### INSTRUCTION
Swap every "población" for "ciudadanía" in the stretch from the start of the entries through the line containing "avec ADO.NET", and give those lines again with nothing else changed.

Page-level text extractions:
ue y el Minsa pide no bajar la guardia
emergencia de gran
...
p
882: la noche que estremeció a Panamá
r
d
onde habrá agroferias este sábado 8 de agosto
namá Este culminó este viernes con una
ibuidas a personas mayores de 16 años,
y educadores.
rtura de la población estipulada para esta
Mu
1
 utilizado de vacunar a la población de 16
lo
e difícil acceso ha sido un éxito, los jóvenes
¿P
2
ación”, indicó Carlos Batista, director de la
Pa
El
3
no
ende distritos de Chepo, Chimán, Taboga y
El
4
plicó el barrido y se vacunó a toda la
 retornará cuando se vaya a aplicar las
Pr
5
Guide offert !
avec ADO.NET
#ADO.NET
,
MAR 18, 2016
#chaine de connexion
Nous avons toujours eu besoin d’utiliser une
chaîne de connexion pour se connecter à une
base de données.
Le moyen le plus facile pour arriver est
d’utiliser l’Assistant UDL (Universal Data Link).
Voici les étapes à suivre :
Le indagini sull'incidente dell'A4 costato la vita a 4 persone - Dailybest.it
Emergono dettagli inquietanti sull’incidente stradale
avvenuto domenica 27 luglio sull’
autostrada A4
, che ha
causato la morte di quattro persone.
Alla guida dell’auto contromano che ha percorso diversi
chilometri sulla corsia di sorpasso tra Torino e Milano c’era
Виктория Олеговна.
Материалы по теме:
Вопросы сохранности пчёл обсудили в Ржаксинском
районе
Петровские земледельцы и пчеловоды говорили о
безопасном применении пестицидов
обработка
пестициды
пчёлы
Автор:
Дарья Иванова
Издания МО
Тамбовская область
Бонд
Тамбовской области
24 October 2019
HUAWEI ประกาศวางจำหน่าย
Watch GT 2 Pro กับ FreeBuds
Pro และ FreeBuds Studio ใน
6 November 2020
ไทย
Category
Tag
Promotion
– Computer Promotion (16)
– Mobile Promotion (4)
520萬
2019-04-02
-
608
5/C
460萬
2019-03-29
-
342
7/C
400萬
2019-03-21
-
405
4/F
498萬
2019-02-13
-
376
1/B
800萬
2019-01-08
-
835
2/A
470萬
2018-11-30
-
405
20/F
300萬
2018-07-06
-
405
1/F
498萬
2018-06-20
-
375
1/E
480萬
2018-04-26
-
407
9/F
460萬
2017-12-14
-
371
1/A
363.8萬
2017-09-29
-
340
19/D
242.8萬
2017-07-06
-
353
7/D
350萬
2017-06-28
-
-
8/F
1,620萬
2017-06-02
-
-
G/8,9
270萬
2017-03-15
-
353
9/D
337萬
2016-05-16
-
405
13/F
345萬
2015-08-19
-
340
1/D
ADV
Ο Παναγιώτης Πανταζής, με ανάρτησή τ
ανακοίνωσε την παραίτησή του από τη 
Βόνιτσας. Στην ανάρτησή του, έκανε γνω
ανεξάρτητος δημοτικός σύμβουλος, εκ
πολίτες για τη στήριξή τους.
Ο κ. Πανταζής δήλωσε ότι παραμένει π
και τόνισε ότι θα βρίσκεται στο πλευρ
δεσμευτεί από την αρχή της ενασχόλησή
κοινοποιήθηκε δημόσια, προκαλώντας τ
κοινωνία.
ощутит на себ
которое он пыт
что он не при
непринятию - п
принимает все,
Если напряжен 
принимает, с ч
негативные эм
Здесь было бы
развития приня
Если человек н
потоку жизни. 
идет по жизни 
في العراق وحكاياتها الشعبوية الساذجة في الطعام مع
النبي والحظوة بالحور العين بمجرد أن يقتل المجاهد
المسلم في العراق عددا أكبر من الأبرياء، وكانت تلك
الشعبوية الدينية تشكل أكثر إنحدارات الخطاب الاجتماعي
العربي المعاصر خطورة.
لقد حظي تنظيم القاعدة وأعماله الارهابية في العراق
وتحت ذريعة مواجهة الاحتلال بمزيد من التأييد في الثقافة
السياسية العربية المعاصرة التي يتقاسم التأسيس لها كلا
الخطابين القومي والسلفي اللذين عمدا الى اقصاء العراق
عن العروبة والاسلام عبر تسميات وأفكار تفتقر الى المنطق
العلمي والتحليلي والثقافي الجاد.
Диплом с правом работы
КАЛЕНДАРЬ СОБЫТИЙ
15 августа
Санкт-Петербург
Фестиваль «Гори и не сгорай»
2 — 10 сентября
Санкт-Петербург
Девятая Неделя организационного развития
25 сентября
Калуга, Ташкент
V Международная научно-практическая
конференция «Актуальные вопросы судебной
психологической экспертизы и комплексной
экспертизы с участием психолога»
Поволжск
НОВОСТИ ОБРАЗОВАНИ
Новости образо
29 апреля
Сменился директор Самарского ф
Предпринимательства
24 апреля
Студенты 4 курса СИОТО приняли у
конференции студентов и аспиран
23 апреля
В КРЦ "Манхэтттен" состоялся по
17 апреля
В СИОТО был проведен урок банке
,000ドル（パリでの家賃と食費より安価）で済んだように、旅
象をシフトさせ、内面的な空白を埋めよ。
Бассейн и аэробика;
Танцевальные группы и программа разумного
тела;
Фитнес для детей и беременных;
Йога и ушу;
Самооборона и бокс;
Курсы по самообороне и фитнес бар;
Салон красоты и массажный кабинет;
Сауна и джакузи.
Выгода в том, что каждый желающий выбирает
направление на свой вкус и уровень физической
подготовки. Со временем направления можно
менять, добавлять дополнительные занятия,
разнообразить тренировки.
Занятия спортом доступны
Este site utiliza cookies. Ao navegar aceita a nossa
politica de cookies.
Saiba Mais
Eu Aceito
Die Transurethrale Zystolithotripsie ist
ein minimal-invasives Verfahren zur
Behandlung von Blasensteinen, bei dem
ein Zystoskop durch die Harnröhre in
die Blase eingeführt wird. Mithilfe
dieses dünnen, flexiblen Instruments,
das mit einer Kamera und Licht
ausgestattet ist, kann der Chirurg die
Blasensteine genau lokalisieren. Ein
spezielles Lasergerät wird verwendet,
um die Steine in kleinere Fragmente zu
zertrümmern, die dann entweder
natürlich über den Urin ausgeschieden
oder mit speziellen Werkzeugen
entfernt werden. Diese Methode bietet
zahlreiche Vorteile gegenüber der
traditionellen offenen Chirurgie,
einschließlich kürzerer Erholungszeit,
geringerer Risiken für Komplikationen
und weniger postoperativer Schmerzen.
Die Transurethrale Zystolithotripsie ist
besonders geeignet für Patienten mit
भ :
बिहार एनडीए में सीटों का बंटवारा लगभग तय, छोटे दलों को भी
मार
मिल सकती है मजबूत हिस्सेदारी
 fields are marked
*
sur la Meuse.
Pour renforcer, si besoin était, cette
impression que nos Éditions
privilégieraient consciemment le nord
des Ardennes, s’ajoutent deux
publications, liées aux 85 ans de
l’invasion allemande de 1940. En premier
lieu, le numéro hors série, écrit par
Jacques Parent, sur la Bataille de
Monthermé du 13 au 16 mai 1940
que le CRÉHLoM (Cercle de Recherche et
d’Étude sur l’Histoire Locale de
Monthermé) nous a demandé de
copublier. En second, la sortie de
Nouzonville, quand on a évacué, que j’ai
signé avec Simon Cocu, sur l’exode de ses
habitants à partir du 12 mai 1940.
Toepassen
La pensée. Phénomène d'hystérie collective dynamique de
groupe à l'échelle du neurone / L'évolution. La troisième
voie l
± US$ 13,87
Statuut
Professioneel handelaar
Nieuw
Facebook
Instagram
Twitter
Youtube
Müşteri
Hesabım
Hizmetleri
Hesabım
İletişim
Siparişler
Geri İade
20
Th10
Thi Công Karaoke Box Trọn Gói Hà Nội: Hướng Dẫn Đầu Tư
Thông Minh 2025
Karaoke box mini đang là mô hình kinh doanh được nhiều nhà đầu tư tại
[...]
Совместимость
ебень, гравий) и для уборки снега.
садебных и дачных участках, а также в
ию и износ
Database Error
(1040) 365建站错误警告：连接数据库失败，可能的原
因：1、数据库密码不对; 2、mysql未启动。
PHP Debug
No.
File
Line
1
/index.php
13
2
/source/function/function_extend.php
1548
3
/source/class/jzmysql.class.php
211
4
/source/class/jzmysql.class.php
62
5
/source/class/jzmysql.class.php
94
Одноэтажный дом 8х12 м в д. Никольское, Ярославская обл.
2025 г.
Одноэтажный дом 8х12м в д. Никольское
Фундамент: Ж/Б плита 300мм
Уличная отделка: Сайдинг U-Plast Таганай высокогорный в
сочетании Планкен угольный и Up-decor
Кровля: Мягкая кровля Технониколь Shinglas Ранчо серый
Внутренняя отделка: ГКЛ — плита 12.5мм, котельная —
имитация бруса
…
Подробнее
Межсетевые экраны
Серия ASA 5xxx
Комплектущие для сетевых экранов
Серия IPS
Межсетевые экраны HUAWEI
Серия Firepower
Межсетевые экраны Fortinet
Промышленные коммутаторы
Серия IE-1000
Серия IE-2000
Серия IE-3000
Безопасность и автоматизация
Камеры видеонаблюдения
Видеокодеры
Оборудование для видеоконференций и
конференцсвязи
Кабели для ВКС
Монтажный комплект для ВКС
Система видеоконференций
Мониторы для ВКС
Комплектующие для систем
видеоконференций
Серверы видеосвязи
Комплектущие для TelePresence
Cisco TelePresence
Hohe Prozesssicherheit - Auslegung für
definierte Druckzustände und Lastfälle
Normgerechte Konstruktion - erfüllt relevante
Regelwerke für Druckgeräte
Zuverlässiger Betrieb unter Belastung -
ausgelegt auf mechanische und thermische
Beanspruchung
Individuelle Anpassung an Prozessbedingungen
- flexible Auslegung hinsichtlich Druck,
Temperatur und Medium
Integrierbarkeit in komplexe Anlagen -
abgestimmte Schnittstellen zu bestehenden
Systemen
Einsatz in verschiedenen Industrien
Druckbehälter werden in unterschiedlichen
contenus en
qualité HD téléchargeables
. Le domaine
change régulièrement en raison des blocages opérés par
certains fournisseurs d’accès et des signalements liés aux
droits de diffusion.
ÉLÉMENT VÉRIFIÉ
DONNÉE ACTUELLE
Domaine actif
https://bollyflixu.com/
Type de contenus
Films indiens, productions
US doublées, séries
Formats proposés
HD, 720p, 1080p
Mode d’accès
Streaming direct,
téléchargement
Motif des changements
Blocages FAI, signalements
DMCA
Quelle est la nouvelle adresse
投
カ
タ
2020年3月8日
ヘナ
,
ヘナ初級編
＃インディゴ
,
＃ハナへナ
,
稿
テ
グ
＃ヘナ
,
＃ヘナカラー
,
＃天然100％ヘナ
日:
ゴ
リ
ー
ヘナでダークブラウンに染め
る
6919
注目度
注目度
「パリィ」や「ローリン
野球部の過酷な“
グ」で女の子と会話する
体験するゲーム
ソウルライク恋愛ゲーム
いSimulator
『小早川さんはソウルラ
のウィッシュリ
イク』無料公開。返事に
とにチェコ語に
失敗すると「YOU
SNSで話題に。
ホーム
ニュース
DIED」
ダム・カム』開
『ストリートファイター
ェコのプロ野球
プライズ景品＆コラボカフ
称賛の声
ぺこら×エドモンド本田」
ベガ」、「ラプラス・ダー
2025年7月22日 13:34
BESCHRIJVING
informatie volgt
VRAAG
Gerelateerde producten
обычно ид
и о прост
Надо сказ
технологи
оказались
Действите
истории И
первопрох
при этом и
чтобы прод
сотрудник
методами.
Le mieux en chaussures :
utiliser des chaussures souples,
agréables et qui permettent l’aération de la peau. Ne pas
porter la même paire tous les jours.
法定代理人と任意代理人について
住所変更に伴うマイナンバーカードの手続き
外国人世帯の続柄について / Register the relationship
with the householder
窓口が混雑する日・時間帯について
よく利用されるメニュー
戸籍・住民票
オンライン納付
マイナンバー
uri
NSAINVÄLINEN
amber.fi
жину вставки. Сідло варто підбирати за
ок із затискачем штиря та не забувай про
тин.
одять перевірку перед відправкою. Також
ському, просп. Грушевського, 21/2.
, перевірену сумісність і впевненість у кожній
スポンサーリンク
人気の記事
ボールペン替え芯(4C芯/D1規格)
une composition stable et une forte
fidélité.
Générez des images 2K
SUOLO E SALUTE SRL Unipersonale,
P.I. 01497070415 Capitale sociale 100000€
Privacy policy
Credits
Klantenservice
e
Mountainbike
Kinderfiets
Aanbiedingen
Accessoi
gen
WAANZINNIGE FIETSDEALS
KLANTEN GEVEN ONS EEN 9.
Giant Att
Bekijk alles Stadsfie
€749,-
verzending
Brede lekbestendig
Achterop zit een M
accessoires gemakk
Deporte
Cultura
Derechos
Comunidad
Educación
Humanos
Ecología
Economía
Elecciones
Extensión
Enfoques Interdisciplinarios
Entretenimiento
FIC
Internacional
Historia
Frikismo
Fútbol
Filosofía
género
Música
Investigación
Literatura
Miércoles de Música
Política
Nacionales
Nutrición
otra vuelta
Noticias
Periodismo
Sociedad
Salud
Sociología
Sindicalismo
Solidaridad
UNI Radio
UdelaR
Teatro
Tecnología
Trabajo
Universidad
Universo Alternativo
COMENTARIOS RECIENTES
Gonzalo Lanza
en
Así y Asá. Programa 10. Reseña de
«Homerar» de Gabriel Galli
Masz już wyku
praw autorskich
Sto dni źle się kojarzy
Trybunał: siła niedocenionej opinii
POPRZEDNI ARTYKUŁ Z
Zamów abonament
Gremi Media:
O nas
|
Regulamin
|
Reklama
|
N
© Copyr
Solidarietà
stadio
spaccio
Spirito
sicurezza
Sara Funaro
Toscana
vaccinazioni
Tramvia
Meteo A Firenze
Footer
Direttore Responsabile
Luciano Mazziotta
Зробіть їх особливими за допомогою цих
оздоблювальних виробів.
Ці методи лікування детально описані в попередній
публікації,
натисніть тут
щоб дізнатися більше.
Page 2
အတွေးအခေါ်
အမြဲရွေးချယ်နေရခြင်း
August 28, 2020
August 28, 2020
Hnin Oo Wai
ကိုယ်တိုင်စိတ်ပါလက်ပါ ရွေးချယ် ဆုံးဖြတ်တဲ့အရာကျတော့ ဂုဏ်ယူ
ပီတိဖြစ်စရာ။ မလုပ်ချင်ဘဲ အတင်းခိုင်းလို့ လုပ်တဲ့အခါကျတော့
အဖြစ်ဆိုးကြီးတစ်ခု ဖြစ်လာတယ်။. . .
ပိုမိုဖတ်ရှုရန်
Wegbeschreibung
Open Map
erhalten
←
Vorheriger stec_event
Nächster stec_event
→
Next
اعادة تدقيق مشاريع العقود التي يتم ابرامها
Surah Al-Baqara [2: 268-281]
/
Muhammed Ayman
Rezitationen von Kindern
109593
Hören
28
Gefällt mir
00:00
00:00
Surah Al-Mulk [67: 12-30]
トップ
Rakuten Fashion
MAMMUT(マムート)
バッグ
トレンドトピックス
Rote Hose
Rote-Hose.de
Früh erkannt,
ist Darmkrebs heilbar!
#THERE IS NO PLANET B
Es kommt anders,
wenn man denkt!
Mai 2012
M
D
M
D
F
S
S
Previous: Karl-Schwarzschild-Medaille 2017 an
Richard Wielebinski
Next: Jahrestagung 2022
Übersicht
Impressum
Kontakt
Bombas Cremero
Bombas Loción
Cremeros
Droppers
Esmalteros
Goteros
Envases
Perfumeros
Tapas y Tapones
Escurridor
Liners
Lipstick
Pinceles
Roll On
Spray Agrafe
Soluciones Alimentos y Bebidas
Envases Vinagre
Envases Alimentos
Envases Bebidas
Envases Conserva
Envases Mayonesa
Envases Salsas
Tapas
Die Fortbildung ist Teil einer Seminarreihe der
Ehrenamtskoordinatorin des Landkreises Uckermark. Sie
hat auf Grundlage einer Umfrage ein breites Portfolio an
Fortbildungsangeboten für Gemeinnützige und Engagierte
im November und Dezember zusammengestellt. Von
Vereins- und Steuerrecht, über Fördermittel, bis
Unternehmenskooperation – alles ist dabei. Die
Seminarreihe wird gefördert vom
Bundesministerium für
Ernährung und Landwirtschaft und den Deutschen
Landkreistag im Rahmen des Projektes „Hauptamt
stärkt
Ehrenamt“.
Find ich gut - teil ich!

### YOUR RESPONSE
ue y el Minsa pide no bajar la guardia
emergencia de gran
...
p
882: la noche que estremeció a Panamá
r
d
onde habrá agroferias este sábado 8 de agosto
namá Este culminó este viernes con una
ibuidas a personas mayores de 16 años,
y educadores.
rtura de la ciudadanía estipulada para esta
Mu
1
 utilizado de vacunar a la ciudadanía de 16
lo
e difícil acceso ha sido un éxito, los jóvenes
¿P
2
ación”, indicó Carlos Batista, director de la
Pa
El
3
no
ende distritos de Chepo, Chimán, Taboga y
El
4
plicó el barrido y se vacunó a toda la
 retornará cuando se vaya a aplicar las
Pr
5
Guide offert !
avec ADO.NET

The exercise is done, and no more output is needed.